O projeto Manga Million foi idealizado por Shuhei Hosono, editor-chefe da plataforma MANGA Plus, como parte da celebração do centenário da Shueisha. A proposta central foi traduzir um milhão de páginas de mangá para cem idiomas, buscando eliminar barreiras linguísticas que ainda impedem leitores ao redor do mundo de acessar o conteúdo japonês.
Para alcançar esse objetivo, a Shueisha contou com parceiros de licenciamento internacional, que colaboraram na adaptação dos textos. A editora deixou claro que nenhuma tecnologia de tradução automática baseada em IA foi empregada, reforçando o compromisso com traduções feitas por profissionais humanos.
- Mais de 400 títulos foram selecionados para o lançamento inicial.
- O catálogo inclui tanto séries shonen populares quanto obras shojo de grande apelo.
- Traduções foram realizadas em 100+ idiomas, abrangendo mercados da Ásia, Europa, América Latina e Oriente Médio.

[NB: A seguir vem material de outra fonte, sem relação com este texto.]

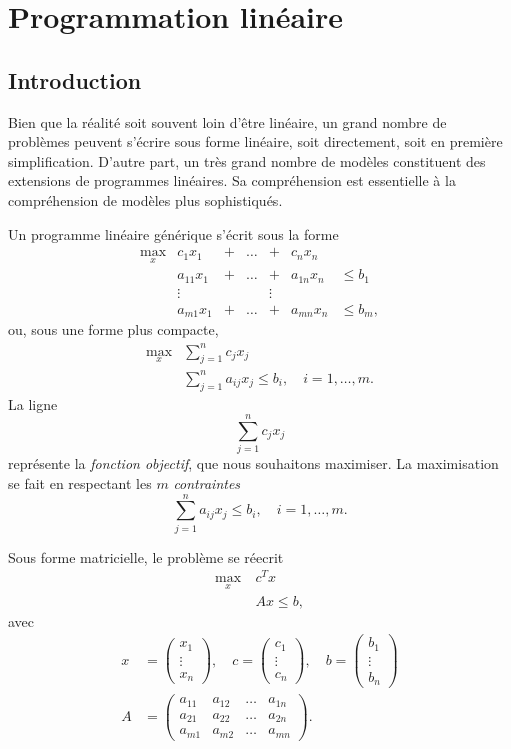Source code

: \chapter{Programmation linéaire}

\section{Introduction}

Bien que la réalité soit souvent loin d'être linéaire, un grand nombre de problèmes peuvent s'écrire sous forme linéaire, soit directement, soit en première simplification.
D'autre part, un très grand nombre de modèles constituent des extensions de programmes linéaires. Sa compréhension est essentielle à la compréhension de modèles plus sophistiqués.

Un programme linéaire générique s'écrit sous la forme
\[
\begin{matrix}
\max_x & c_1x_1 & + & \ldots & + & c_n x_n \\
& a_{11}x_1 & + & \ldots & + & a_{1n} x_n & \leq b_1 \\
& \vdots & & & \vdots \\
& a_{m1}x_1 & + & \ldots & + & a_{mn} x_n & \leq b_m,
\end{matrix}
\]
ou, sous une forme plus compacte,
\begin{align*}
\max_x & \sum_{j = 1}^n c_jx_j \\
& \sum_{j = 1}^n a_{ij}x_j \leq b_i, \quad i = 1,\ldots,m.
\end{align*}
La ligne
\[
\sum_{j = 1}^n c_jx_j
\]
représente la {\sl fonction objectif}, que nous souhaitons maximiser.
La maximisation se fait en respectant les $m$ {\sl contraintes}
\[
\sum_{j = 1}^n a_{ij}x_j \leq b_i, \quad i = 1,\ldots,m.
\]

Sous forme matricielle, le problème se réecrit
\begin{align*}
\max_x\ & c^T x \\
& Ax \leq b,
\end{align*}
avec
\begin{align*}
x &= \begin{pmatrix} x_1 \\ \vdots \\ x_n \end{pmatrix}, \quad
c = \begin{pmatrix} c_1 \\ \vdots \\ c_n \end{pmatrix}, \quad
b = \begin{pmatrix} b_1 \\ \vdots \\ b_n \end{pmatrix} \\
A &= \begin{pmatrix}
a_{11} & a_{12} & \ldots & a_{1n} \\
a_{21} & a_{22} & \ldots & a_{2n} \\
a_{m1} & a_{m2} & \ldots & a_{mn}
\end{pmatrix}.
\end{align*}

- O acesso gratuito está disponível sem necessidade de cadastro, porém por período limitado.
A Shueisha já opera a plataforma MANGA Plus, que oferece mangá em inglês e outros idiomas fora do Japão, China e Coreia. Enquanto o MANGA Plus foca principalmente em títulos shonen de revistas como Weekly Shonen Jump, Jump SQ. e Weekly Young Jump, o Manga Million amplia o escopo ao incluir um número significativo de obras shojo, diversificando ainda mais o portfólio disponível para leitores internacionais.
O que vem depois?
Com o lançamento do Manga Million, a Shueisha sinaliza uma nova era de distribuição global de mangá, onde a localização deixa de ser um obstáculo. A estratégia pode influenciar outras editoras a adotarem projetos semelhantes, especialmente se a iniciativa demonstrar boa recepção e engajamento nos mercados alvo.

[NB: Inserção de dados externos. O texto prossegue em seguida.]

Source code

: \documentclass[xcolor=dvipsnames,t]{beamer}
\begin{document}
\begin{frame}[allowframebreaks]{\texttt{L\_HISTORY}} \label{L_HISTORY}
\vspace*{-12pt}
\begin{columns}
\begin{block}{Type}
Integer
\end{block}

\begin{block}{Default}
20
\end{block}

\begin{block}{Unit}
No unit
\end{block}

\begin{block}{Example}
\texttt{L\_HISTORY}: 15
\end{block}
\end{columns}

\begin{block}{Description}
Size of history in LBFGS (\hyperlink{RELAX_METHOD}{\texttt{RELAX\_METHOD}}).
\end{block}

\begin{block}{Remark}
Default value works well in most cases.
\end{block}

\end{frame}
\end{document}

Embora a data de encerramento do acesso gratuito ainda não tenha sido anunciada, espera‑se que a editora revele planos de monetização, possivelmente por meio de assinaturas premium ou compras avulsas de capítulos. A resposta dos leitores internacionais, bem como a performance de métricas como retenção e tempo de leitura, será fundamental para definir o modelo de negócios futuro.
Além disso, a ausência de IA no processo de tradução abre espaço para debates sobre a viabilidade de traduções humanas em escala massiva. Caso o projeto se mostre sustentável, ele pode servir de referência para outras áreas de conteúdo cultural que enfrentam desafios de localização.
Para ficar no radar
Os próximos passos da Shueisha incluem:
- Definir a política de acesso após o período gratuito.
- Expandir o catálogo com novos títulos, possivelmente incorporando obras recentes que ainda não foram licenciadas internacionalmente.
- Monitorar a aceitação dos usuários em diferentes regiões e ajustar a oferta de idiomas conforme a demanda.
- Explorar parcerias adicionais com plataformas de streaming e serviços de leitura digital para ampliar a distribuição.
Enquanto isso, leitores interessados podem baixar o aplicativo Manga Million em mangamillion.shueisha.co.jp e começar a explorar o vasto acervo disponível.
"O projeto começou com a simples pergunta: e se celebrássemos o centenário da Shueisha traduzindo um milhão de páginas de mangá em 100 idiomas?" — Shuhei Hosono
O impacto desse esforço pode redefinir padrões de consumo de mangá fora do Japão, oferecendo acesso mais amplo e diversificado a obras que antes permaneciam restritas a poucos mercados.